[[ EXTRACTED MATERIAL, beginning ]]

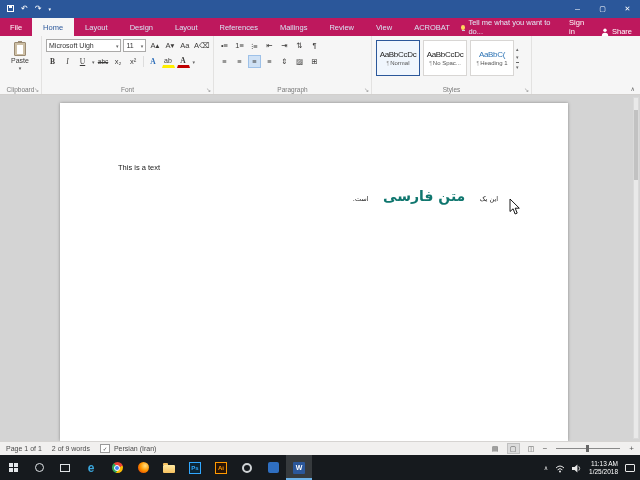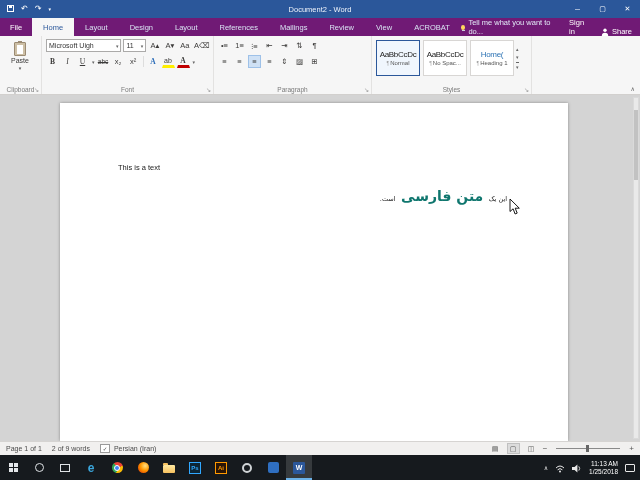--- a/index.html
+++ b/index.html
@@ -12,21 +12,21 @@
   .qat { display:flex; align-items:center; gap:7px; padding-left:7px; font-size:8px; height:100%; }
   .floppy { display:inline-block; width:7px; height:7px; border:1px solid #fff; position:relative; }
   .floppy::after { content:""; position:absolute; top:0; left:1px; width:3px; height:2px; background:#fff; }
   .qat-glyph { color:#fff; font-size:8px; line-height:18px; }
   .qat-small { font-size:5px; }
   .title { position:absolute; left:0; right:0; text-align:center; font-size:7.5px; color:#eef3fb; pointer-events:none; }
   .wincontrols { margin-left:auto; display:flex; height:100%; }
   .winbtn { width:25px; height:100%; display:flex; align-items:center; justify-content:center; font-size:7px; color:#fff; }
 
   
-  .tabsbar { position:absolute; top:18px; left:0; right:0; height:18px; background:#701a75; display:flex; align-items:stretch; font-size:7.5px; color:#d9e4f3; }
+  .tabsbar { position:absolute; top:18px; left:0; right:0; height:18px; background:#be185d; display:flex; align-items:stretch; font-size:7.5px; color:#d9e4f3; }
   .tab { display:flex; align-items:center; padding:0 11px; white-space:nowrap; }
   .tab-file { color:#fff; padding:0 10px; }
   .tab.active { background:#f6f6f6; color:#2b579a; }
   .tabs-right { margin-left:auto; display:flex; align-items:flex-end; gap:11px; padding-right:8px; }
   .tellme { display:flex; align-items:center; gap:3px; color:#e2eaf7; }
   .bulb { width:5px; height:5px; border-radius:50%; background:#ffd75e; display:inline-block; position:relative; }
   .bulb::after { content:""; position:absolute; left:1px; top:5px; width:3px; height:1.5px; background:#c9cfd8; }
   .signin { color:#fff; }
   .share { display:flex; align-items:center; gap:3px; color:#fff; }
 
@@ -72,21 +72,21 @@
   .ed-row { display:flex; align-items:center; gap:3px; height:13px; }
   .ed-icon { width:9px; display:flex; justify-content:center; align-items:center; font-size:7px; color:#4a6ea9; }
   .ed-arrow { font-size:5px; color:#666; }
   .collapse { position:absolute; right:5px; bottom:2px; font-size:6px; color:#666; }
 
   
   .docarea { position:absolute; top:95px; left:0; right:0; height:346px; background:#d4d4d4; }
   .page { position:absolute; left:60px; top:8px; width:508px; height:338px; background:#fff; box-shadow:0 0 3px rgba(0,0,0,0.35); }
   .ltr-text { position:absolute; left:58px; top:60px; font-size:7.5px; color:#1a1a1a; }
   .rtl-text { position:absolute; right:60px; top:84px; direction:rtl; white-space:nowrap; }
-  .rtl-sm { font-size:6.5px; color:#222; margin:0 1px; font-family:"DejaVu Sans", sans-serif;text-align:center; }
+  .rtl-sm { font-size:6.5px; color:#222; margin:0 10px; font-family:"DejaVu Sans", sans-serif;text-align:center; }
   .rtl-lg { font-size:14px; font-weight:bold; color:#0f766e; font-family:"DejaVu Sans", sans-serif; }
   .scrollbar { position:absolute; right:1px; top:2px; bottom:2px; width:6px; background:#e9e9e9; border:1px solid #dadada; }
   .scroll-thumb { position:absolute; top:12px; left:0; right:0; height:70px; background:#c2c2c2; }
   .mouse-cursor { position:absolute; left:509px; top:199px; z-index:9; }
 
   
   .statusbar { position:absolute; top:441px; left:0; right:0; height:14px; background:#f1f0ef; border-top:1px solid #d6d4d2; display:flex; align-items:center; font-size:7px; color:#4a4a4a; padding:0 6px; }
   .sb-left { display:flex; gap:10px; align-items:center; }
   .proof { width:10px; height:9px; border:1px solid #9a9a9a; background:#fff; font-size:5.5px; display:flex; align-items:center; justify-content:center; color:#444; margin-left:10px; }
   .sb-right { margin-left:auto; display:flex; align-items:center; gap:5px; }
@@ -126,21 +126,20 @@
 
 <div class="screen">
 
   <div class="titlebar">
     <div class="qat">
       <span><span class="floppy"></span></span>
       <span class="qat-glyph">↶</span>
       <span class="qat-glyph">↷</span>
       <span class="qat-glyph qat-small">▾</span>
     </div>
-    <div class="title">Document2 - Word</div>
     <div class="wincontrols">
       <span class="winbtn">─</span>
       <span class="winbtn">▢</span>
       <span class="winbtn">✕</span>
     </div>
   </div>
 
   <div class="tabsbar">
     <span class="tab tab-file">File</span>
     <span class="tab active">Home</span>
@@ -247,21 +246,21 @@
               </span>
           </div>
           <div class="card">
             <span class="preview">AaBbCcDc</span>
             <span class="name">
                 <span class="pil">¶</span>
                 <span>No Spac...</span>
               </span>
           </div>
           <div class="card">
-            <span class="preview heading">Home(</span>
+            <span class="preview heading">AaBbC(</span>
             <span class="name">
                 <span class="pil">¶</span>
                 <span>Heading 1</span>
               </span>
           </div>
         </div>
         <div class="style-arrows">
           <span>▴</span>
           <span>▾</span>
           <span class="more">▾</span>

[[ EXTRACTED MATERIAL, end ]]

> _PROBLEM DESCRIPTION_
Copy the records above exactly, beginning at the line that contains "align-items:center; gap:3px; color:#fff;" and stopping after the line that contains "position:absolute; right:5px; bottom:2px;".

> _FINISHED TASK_
   .share { display:flex; align-items:center; gap:3px; color:#fff; }
 
@@ -72,21 +72,21 @@
   .ed-row { display:flex; align-items:center; gap:3px; height:13px; }
   .ed-icon { width:9px; display:flex; justify-content:center; align-items:center; font-size:7px; color:#4a6ea9; }
   .ed-arrow { font-size:5px; color:#666; }
   .collapse { position:absolute; right:5px; bottom:2px; font-size:6px; color:#666; }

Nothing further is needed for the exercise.